PROBLEM REQUIREMENTS ▸ What you return must match the records below exactly, apart from the omitted pictures.

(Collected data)
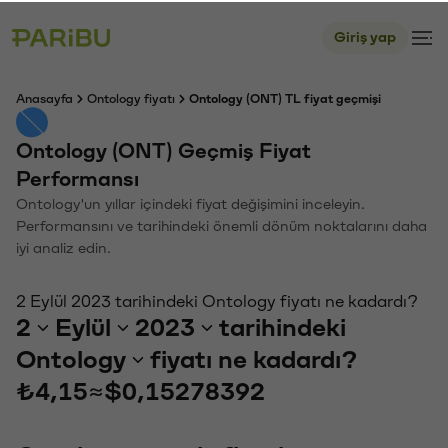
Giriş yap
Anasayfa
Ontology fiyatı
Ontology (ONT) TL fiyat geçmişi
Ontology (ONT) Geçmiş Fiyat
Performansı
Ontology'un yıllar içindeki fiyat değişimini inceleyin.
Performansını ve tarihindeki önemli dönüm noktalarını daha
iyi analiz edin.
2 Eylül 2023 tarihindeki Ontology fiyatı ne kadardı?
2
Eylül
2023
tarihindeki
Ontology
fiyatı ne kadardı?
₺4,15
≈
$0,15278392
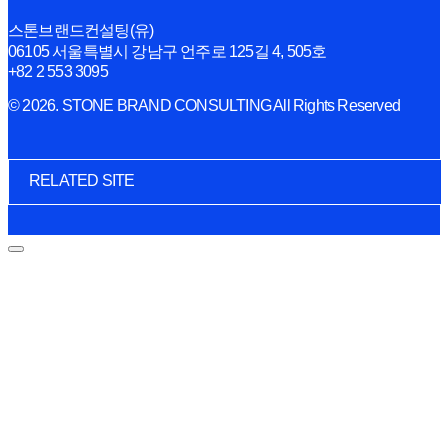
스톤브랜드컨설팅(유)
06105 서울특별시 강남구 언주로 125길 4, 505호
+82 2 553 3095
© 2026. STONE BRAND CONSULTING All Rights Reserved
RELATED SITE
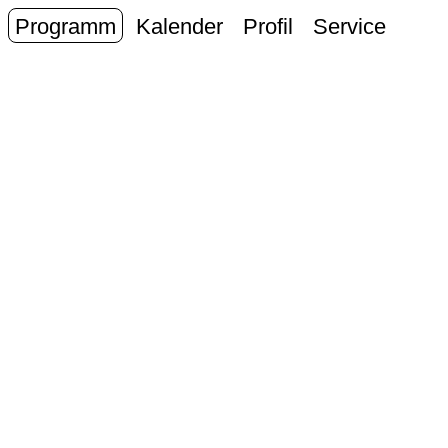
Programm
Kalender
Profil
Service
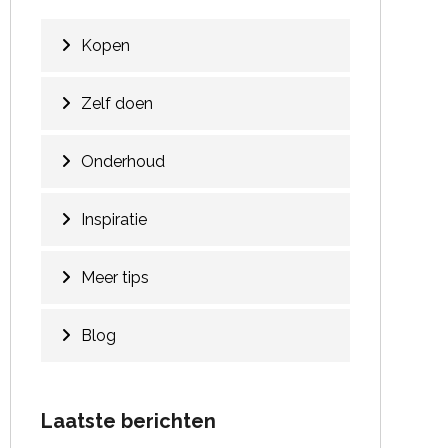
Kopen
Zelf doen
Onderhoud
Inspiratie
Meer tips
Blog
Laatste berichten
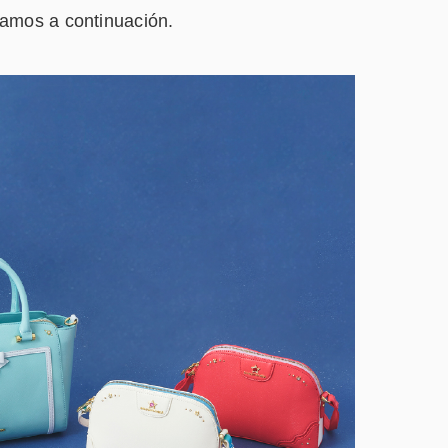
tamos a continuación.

TASK SOLUTION ▸
Giriş yap
Anasayfa
Ontology fiyatı
Ontology (ONT) TL fiyat geçmişi
Ontology (ONT) Geçmiş Fiyat
Performansı
Ontology'un yıllar içindeki fiyat değişimini inceleyin.
Performansını ve tarihindeki önemli dönüm noktalarını daha
iyi analiz edin.
2 Eylül 2023 tarihindeki Ontology fiyatı ne kadardı?
2
Eylül
2023
tarihindeki
Ontology
fiyatı ne kadardı?
₺4,15
≈
$0,15278392
스톤브랜드컨설팅(유)
06105 서울특별시 강남구 언주로 125길 4, 505호
+82 2 553 3095
© 2026. STONE BRAND CONSULTING All Rights Reserved
RELATED SITE
Programm
Kalender
Profil
Service
Kopen
Zelf doen
Onderhoud
Inspiratie
Meer tips
Blog
Laatste berichten
tamos a continuación.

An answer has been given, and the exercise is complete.